• _Records provided_
---
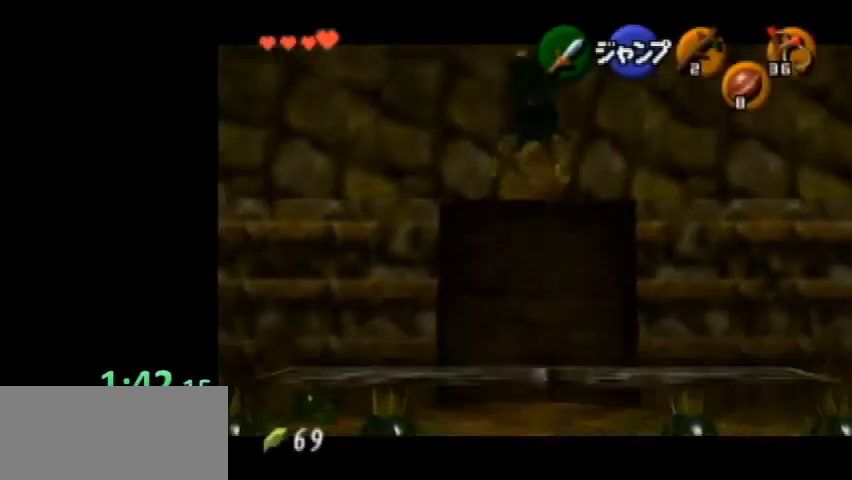
{"buttons": ["L1"], "left_stick": "down", "events": [[134, "A", "up"], [334, "A", "down"], [500, "A", "up"]]}
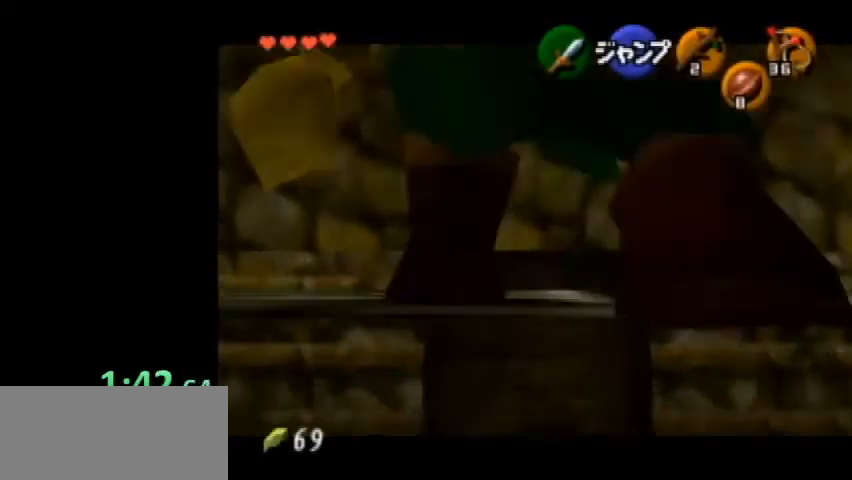
{"buttons": ["L1"], "left_stick": "down", "events": [[267, "A", "down"], [434, "A", "up"]]}
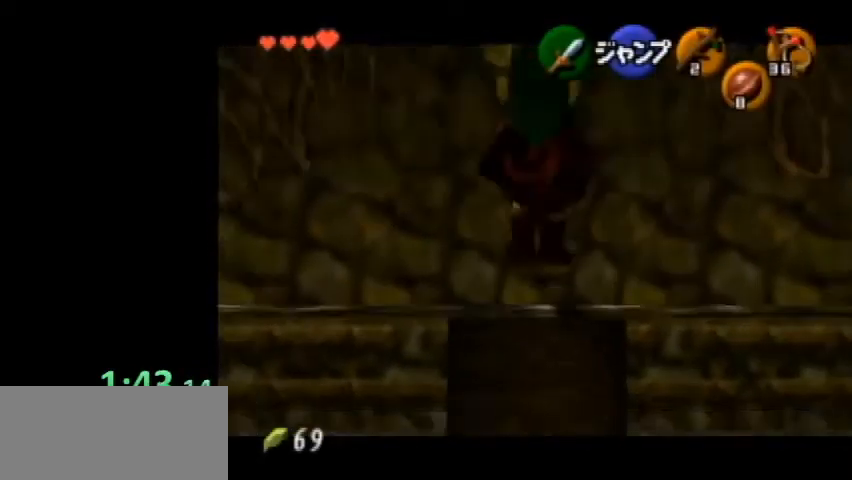
{"buttons": [], "left_stick": "down-right", "events": [[167, "A", "down"], [300, "A", "up"], [367, "L1", "up"], [400, "left_stick", "down-right"]]}
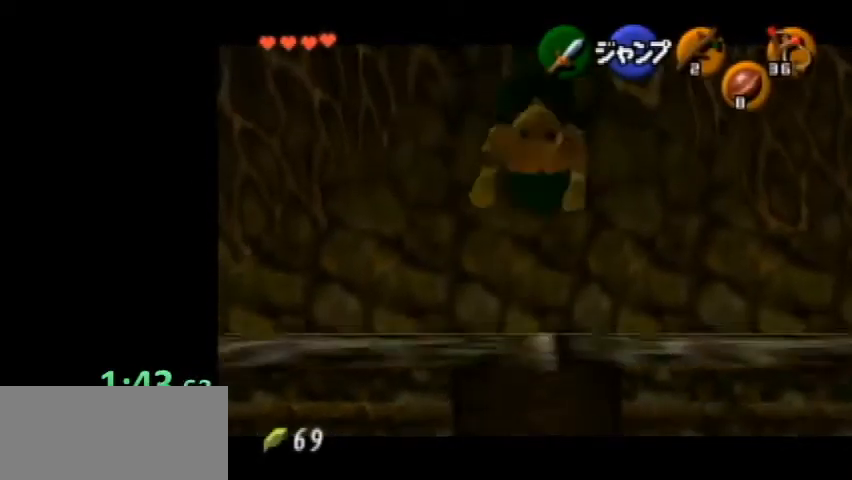
{"buttons": [], "left_stick": "down-right", "events": [[234, "A", "down"], [467, "A", "up"]]}
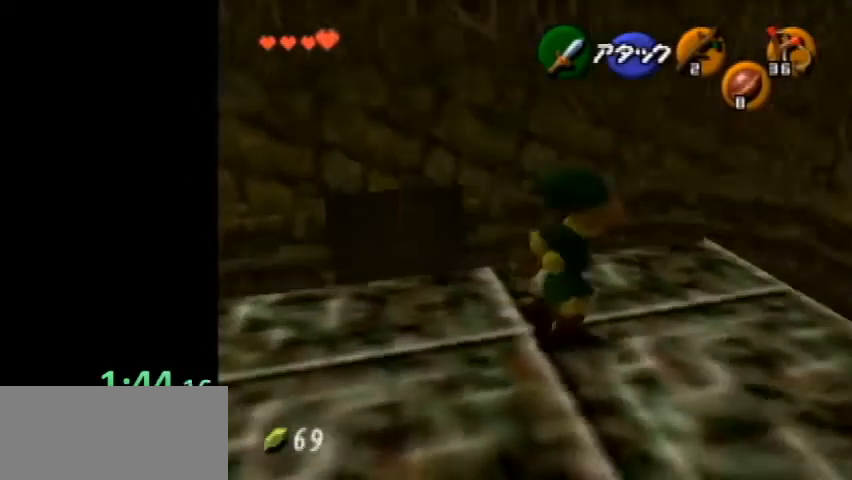
{"buttons": [], "left_stick": "up-right", "events": [[234, "left_stick", "right"], [367, "left_stick", "up-right"]]}
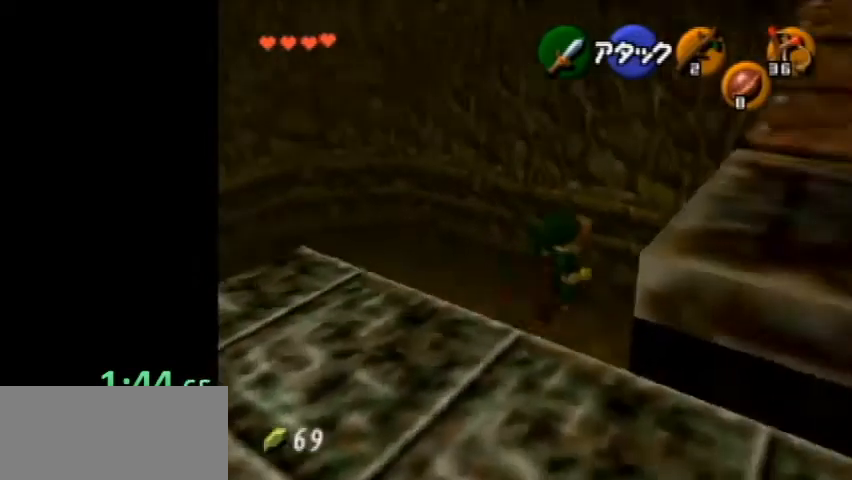
{"buttons": ["A"], "left_stick": "up", "events": [[267, "left_stick", "up"], [500, "A", "down"]]}
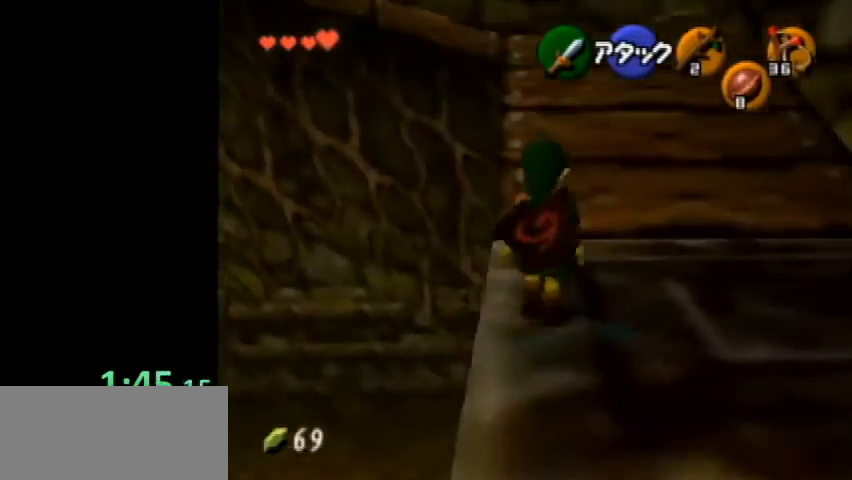
{"buttons": [], "left_stick": "up", "events": [[200, "A", "up"]]}
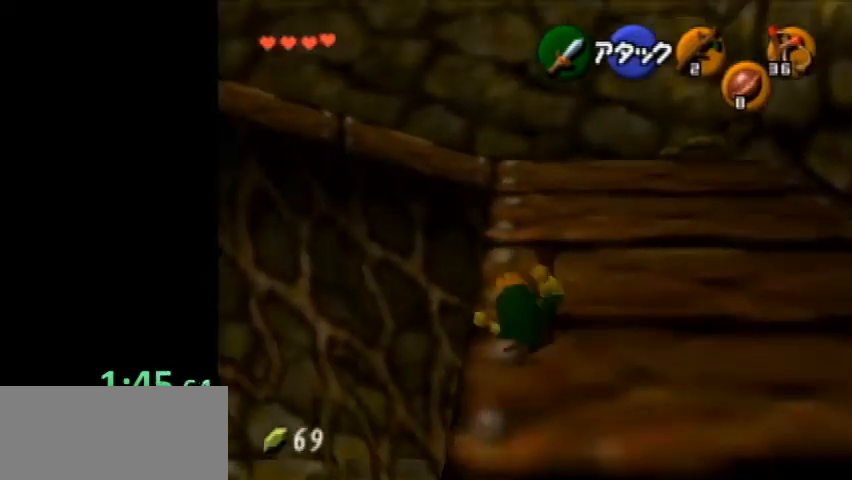
{"buttons": [], "left_stick": "up", "events": []}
---
• _Exercise requirements_
Please show the lines in the entries above that hold the string "down".

• _Problem solution_
{"buttons": ["L1"], "left_stick": "down", "events": [[134, "A", "up"], [334, "A", "down"], [500, "A", "up"]]}
{"buttons": ["L1"], "left_stick": "down", "events": [[267, "A", "down"], [434, "A", "up"]]}
{"buttons": [], "left_stick": "down-right", "events": [[167, "A", "down"], [300, "A", "up"], [367, "L1", "up"], [400, "left_stick", "down-right"]]}
{"buttons": [], "left_stick": "down-right", "events": [[234, "A", "down"], [467, "A", "up"]]}
{"buttons": ["A"], "left_stick": "up", "events": [[267, "left_stick", "up"], [500, "A", "down"]]}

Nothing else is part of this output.